“Stocks opened higher Friday, the final trading day of January, after the GDP report showed the economy grew more than expected in the fourth quarter,” CNBC reports.
“Gross domestic product growth rose 5.7 percent in the final three months of 2009, topping estimates of 4.6-percent growth. While much of the growth was attributed it to inventory rebuilds, there were also some other pockets of strength, which gave a boost to stocks,” CNBC reports.
“But traders were slightly worried about a couple of points in the report: The sharp revision to the prior quarter’s growth and consumer spending,” CNBC reports. “‘Traders are viewing this number with tepid enthusiasm,’ said Todd M. Schoenberger, managing director of LandColt Trading in San Antonio, Texas. ‘The biggest disappointment was the print on consumer spending, which only contributed 1.44% to GDP,’ he said. ‘Considering 70% of GDP comes from the American consumer, the outlook for future quarters still looks bleak considering the labor situation in the country.'”
CNBC reports, “As of Thursday’s close, major indexes are on track to end lower for January.
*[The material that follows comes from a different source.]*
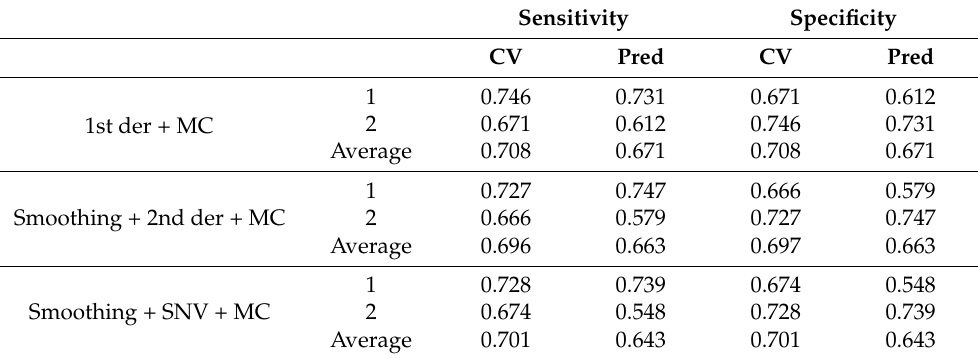
Table 4. Sensitivity and specificity values for the 3 classification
The Dow is down 3 percent so far for January. If it holds through today’s session, that would be the biggest monthly loss since last February.”
Full article here.
The Associated Press reports, “Concerns have been mounting that potential new regulations coming out of Washington could upend a fragile economic recovery. President Barack Obama’s calls last week to restrict trading by big financial institutions helped spark the sell-off. He has provided scant details about the bank overhaul plan to help alleviate any concerns.”
“High unemployment — it remains at 10 percent — is one of the biggest obstacles the country faces… some say the economy will slow from the torrid pace seen during the fourth quarter because much of the growth was tied to companies replenishing low inventories,” AP reports. “Restocking of inventories usually only provides a temporary bump in economic growth.”
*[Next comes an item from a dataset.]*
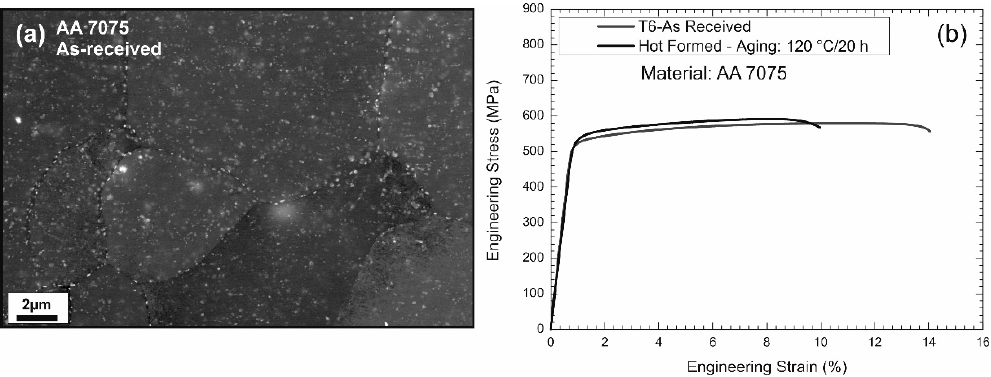
Figure 3. ( a ) Backscattered electron (BSE) micrographs of the investigated material under the T6 as-received condition before thermo-mechanical processing. ( b ) Stress–strain behavior of the formed parts using the novel forming process compared to the as-received condition.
AP reports, “In early morning trading, the Dow Jones industrial average rose 30.15, or 0.3 percent, to 10,150.61. The Standard & Poor’s 500 index rose 3.66, or 0.3 percent, to 1,088.19, while the Nasdaq composite index rose 16.73, or 0.8 percent, to 2,195.73.”
Full article here.
MacDailyNews Note: At 9:55am ET, shares of Apple Inc. (AAPL) are trading up $1.89, or 0.95%, at $201.18, down $14.41 from their $215.59 all-time high set earlier this month.